Only one aspect of the proposed insurance tax can be called even debatable, to wit—the regulations requiring from the employer a statement of the cause of severing employment relations, i.e., whether a voluntary quitting or a dismissal for cause.

Such regulations fall quite within the Supreme Court's description of the regulatory requirements of the Harrison Act of 1914 ( in reality a Narcotic's Control Act) which forms Section 211 of the Internal Revenue Law, and can be justified on precisely the same ground.

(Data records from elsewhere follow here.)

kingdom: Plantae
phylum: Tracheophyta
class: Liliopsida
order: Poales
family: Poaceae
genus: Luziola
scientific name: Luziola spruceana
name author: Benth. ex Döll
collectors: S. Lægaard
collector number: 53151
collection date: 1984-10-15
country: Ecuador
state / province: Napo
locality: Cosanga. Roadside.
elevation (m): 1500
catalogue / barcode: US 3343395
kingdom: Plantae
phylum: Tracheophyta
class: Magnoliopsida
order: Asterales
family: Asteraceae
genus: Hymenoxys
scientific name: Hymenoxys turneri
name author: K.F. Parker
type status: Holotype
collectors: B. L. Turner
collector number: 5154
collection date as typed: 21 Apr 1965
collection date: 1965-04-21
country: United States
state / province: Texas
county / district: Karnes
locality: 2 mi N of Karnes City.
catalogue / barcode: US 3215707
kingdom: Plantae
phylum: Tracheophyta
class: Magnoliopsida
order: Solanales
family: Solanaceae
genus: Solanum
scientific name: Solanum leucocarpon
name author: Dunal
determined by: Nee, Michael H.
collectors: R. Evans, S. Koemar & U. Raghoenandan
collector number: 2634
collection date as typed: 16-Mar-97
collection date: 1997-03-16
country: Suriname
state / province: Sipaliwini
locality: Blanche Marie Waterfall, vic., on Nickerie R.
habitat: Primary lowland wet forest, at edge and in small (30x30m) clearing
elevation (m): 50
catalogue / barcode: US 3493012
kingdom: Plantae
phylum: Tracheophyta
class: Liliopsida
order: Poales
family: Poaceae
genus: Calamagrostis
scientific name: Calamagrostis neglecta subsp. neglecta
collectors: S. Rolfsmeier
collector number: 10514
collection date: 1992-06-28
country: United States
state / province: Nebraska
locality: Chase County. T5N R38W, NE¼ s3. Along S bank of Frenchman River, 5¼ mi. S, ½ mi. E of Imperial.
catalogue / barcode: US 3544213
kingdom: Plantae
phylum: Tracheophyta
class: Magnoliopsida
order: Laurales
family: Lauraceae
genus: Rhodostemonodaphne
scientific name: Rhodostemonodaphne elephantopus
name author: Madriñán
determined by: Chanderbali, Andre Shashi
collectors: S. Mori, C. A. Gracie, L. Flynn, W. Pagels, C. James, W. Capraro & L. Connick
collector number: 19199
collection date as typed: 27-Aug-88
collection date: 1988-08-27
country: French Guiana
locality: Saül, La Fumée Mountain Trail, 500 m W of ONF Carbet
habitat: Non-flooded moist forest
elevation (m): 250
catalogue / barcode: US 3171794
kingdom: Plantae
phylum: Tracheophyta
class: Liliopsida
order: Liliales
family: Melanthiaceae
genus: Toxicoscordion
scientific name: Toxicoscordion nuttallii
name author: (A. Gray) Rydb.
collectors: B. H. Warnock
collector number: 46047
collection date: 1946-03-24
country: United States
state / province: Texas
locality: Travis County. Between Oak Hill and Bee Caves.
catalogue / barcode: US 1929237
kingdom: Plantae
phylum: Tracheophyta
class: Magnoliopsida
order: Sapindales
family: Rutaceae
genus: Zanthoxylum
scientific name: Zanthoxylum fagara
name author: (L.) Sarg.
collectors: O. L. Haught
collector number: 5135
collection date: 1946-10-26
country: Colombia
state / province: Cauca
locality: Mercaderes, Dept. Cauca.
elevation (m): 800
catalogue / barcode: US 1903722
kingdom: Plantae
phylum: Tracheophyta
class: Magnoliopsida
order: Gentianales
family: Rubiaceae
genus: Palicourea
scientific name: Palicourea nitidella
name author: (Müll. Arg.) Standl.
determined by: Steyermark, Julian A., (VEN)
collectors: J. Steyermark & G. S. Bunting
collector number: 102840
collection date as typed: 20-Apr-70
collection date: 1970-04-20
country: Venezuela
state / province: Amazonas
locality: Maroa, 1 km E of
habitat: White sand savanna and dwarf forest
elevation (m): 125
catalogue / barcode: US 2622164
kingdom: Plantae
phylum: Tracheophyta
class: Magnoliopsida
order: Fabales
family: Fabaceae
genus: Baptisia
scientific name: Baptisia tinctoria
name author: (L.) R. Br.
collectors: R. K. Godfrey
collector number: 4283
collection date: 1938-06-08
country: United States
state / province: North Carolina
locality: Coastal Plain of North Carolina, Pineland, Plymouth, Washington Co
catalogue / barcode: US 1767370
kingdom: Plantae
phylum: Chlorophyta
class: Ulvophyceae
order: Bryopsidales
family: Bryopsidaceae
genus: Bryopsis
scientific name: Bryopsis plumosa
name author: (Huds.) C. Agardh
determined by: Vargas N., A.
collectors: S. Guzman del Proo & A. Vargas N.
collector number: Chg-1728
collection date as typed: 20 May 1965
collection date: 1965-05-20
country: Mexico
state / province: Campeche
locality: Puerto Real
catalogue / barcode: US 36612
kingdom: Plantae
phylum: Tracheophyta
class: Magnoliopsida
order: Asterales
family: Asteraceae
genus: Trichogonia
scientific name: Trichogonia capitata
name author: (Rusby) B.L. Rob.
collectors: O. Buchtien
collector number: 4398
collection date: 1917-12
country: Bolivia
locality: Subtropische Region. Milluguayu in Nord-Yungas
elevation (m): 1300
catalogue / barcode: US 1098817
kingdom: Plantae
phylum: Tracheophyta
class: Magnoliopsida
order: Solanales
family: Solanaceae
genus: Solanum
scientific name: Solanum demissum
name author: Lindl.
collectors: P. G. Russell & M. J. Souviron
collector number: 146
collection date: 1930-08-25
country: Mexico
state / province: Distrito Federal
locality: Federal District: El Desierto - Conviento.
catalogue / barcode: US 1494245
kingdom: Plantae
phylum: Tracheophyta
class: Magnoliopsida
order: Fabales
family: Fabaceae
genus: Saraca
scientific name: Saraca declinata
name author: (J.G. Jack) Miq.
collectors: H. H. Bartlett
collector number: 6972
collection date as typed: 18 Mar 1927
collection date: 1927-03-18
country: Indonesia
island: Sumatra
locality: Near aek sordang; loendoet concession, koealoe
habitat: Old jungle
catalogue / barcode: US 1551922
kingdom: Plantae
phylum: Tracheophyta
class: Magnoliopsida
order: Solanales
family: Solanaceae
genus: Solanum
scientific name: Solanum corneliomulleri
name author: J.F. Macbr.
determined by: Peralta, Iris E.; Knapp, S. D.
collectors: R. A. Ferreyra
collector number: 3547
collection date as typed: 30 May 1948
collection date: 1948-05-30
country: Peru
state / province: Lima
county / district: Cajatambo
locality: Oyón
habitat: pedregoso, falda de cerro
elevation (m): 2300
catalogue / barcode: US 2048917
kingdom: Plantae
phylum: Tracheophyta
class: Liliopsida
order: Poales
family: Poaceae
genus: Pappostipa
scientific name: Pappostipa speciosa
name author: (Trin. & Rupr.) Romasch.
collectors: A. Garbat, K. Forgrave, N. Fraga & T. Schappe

In the Case of Doremus vs. United States (249 U.S. 86) in passing upon the constitutionality of this Harrison Act, which required inter alia elaborate records of drugs dispensed by physicians and dentists, the Supreme Court of the United States said in reference to these regulations, "Considered of themselves, we think they tend to keep the traffic above board and subject to inspection by those authorized to collect the revenue. They tend to diminish the opportunity of unauthorized persons to obtain the drugs and sell them clandestinely without paying the tax imposed by federal law."

Regulations requiring the employer to state whether a man was fired for cause or left to his own accord, tend to furnish information that fits within the logic of the foregoing sentence. "It is calculated to keep the traffic above board and subject to inspection", for it enables the enforcement officers to check integrity of employer in keeping payroll records, and integrity of employer in keeping such records is basic in enforcement of wages and payroll tax.

The Doremus case has never been overruled. The Linder Case (Linder vs. U.S. 268 U.S. 5, 1925) merely determined that the particular act challenged (i.e. failure of a physician to make written application for the dispensing of a drug upon government form) involved a regulation which the statute could not be validly construed to forbid, the language by Mr. McReynolds being mere generalization representing his view expressed in dissent to the Doremus case. Moreover, in Nigro vs. U.S. in 1928 (276 U.S. 332) the U.S. Supreme Court reaffirmed the Doremus case and again held the Harrison Act valid. Moreover, Chief Justice Taft specifically implied that any possible questionableness of the Act had rested merely in its nominal tax ($1 annual tax only being imposed) and remarked that the increase of tax from $1 to $6 to $24 and the addition of an excise tax on the sale of drugs had rendered the act immune from attack. Said Mr. Justice Taft:

"Thus the income from the tax for the government becomes substantial. Under the Narcotic Act, as now amended, the tax amounts to about one million dollars a year, and since the amendment in 1919 it has benefitted the treasury to the extent of nearly nine million dollars. If there was doubt as to the character of this a ct as an alleged subterfuge, it has been removed by the change whereby what was a nominal tax before was made a substantial one." (p. 773)

The provisions requiring the employer to collect the wages tax find ample precedent in the 962 and 989 of the U.S. Income Tax provisions as to collecting at the source. The numerous federal stamp taxes, such as the tobacco, snuff, eleo, white phosphorous taxes ad many others, show that the coupon stamp device of tax collection is a conventional device.

Appropriation Provisions

There seems to be no procedure whereby the U.S. may be questioned in its expenditure of funds. Even should these be doubted as to the public purpose involved in the disbursement of funds (which obviously need not be conceded) there would be no available judicial method for calling Congress into account in its appropriation policy.